ASSURANCE

You Are Allowed To Grieve For The Childhood You Wish You Had

It is okay to be sad about your past while working towards a happy future.

Huzaifa Haider 🦋
3 min readJun 15, 2024
Image by the author

The more I learn about human psychology and the unhealed parts of myself, the more I long for the beautiful childhood that I did not have, the innocence I lost early, and the love I did not receive.

Whenever I see a child playing around without any worry, and without the conditions of making sense to others, my heart sees it as a reflection of a lost opportunity. I am not saying I had the worst childhood as I had shelter, bread, and clothes to hide me, but I did lose many opportunities to live and have fun like a child.

I always felt alone, I couldn’t relate to the masculine man that my father showed to my mother with his angry tantrum, and neither could my mother understand me as it was beyond them to know what was happening in my mind.

I was a different child, and that difference showed up with my siblings; my mood, desires, and behavior were opposite to my siblings. When they were enjoying life carelessly, I was constantly worried about things around me — a little tense moments could bring nightmares upon my life.

My childhood was lost. It was taken away from me. Whenever I see a child, I just want to be back like him but more than being a child I long for love that I had only fantasized about and could not be able to see in reality.

I assure my heart that life is not all about having the best of your experience.
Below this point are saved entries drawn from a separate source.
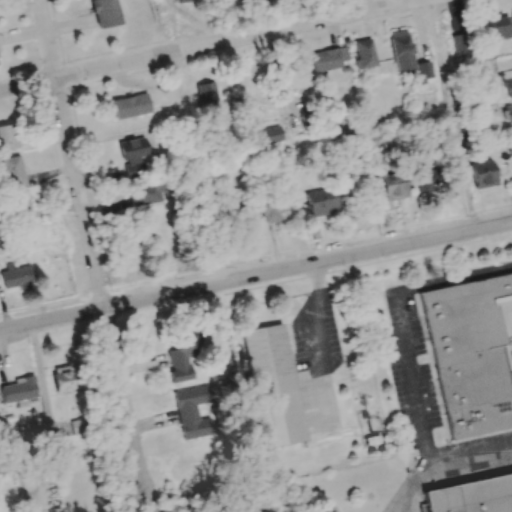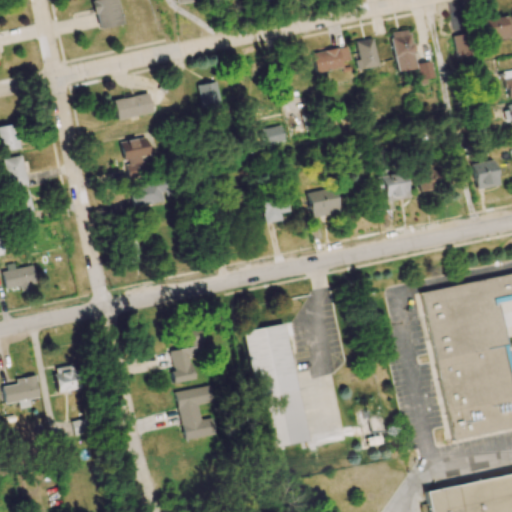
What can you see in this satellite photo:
building: (106, 13)
building: (496, 27)
road: (210, 44)
building: (457, 46)
building: (400, 50)
building: (363, 54)
building: (327, 58)
building: (422, 70)
building: (507, 82)
building: (207, 95)
building: (129, 106)
building: (508, 112)
building: (271, 134)
building: (7, 137)
building: (133, 151)
building: (12, 171)
building: (482, 174)
building: (426, 180)
building: (393, 186)
building: (145, 194)
building: (321, 203)
building: (20, 205)
building: (273, 208)
building: (236, 216)
building: (130, 251)
road: (93, 257)
building: (17, 276)
road: (256, 276)
road: (313, 313)
road: (403, 348)
building: (470, 353)
building: (184, 356)
building: (63, 380)
building: (273, 385)
building: (18, 390)
building: (192, 412)
building: (77, 426)
road: (472, 470)
building: (471, 495)
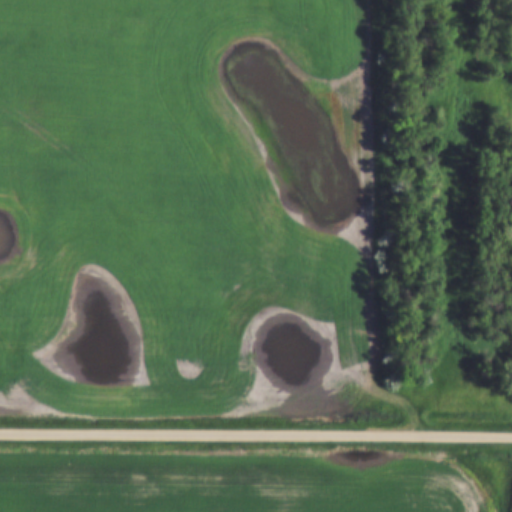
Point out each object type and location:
road: (256, 435)
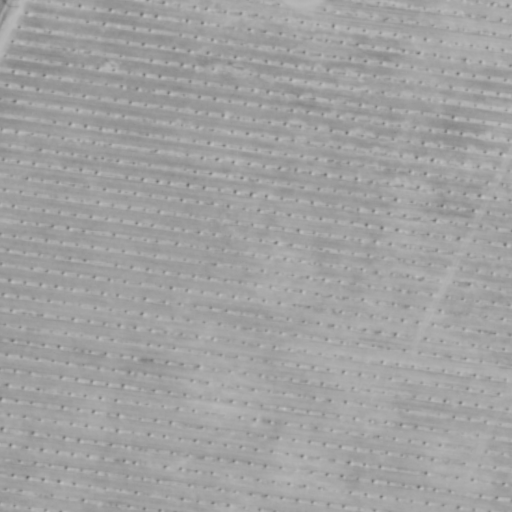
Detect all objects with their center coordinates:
road: (0, 1)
Sometimes losing things gives you something more, and it is sometimes better. Therefore, It is okay to grieve the childhood you did not have.

Grieving is acknowledging that it could have been better, but it is not. It is accepting and letting your heart process the emotions. It may pain you a little, but it does soothe your heart afterward. It may show you your weaknesses, but it does give you the strength to leave them behind. Grieving is critical to moving on, without it you may stuck with your painful memories.

We only have one opportunity to experience our childhood where we deserve to be nurtured unconditionally without thinking about adult responsibilities, but it does make sense that not having it is a source of great pain.

I am no longer a strong boy who can feel the worst of pain yet keep it all to his heart. If I had to cry, I would scream, and if I had to be vulnerable, I would be my authentic self. This is because I do not want to continue being a victim of my childhood, I want to let it be away from me. So, it has to be when we acknowledge the sources of our unhealed pain.

I am learning to enjoy things that I didn’t do earlier. I am allowing myself to have fun when I have abandoned myself. I will no longer be the saddest, the one who takes pleasure in being melancholic and pensive around the world. I no longer want to be the philosopher who thinks deeply about the world and constantly ruminates over existential problems.

I am grieving my innocent childhood and all the opportunities for joy. I desired all of it, yet I missed it.

Some events change us forever, and some cage us within its darkness. Decide that you will no longer be a prisoner of your past, decide that you will grieve yet shine over the pain and the hardship you have carried, and decide that you will choose to heal yourself and never let your little experience take hold of all your life.

You are allowed to grieve your childhood, to embrace the future you wish you had.

Thank you for reading. The blog was written after research and fact-checking, however, it is not professional advice and can be flawed.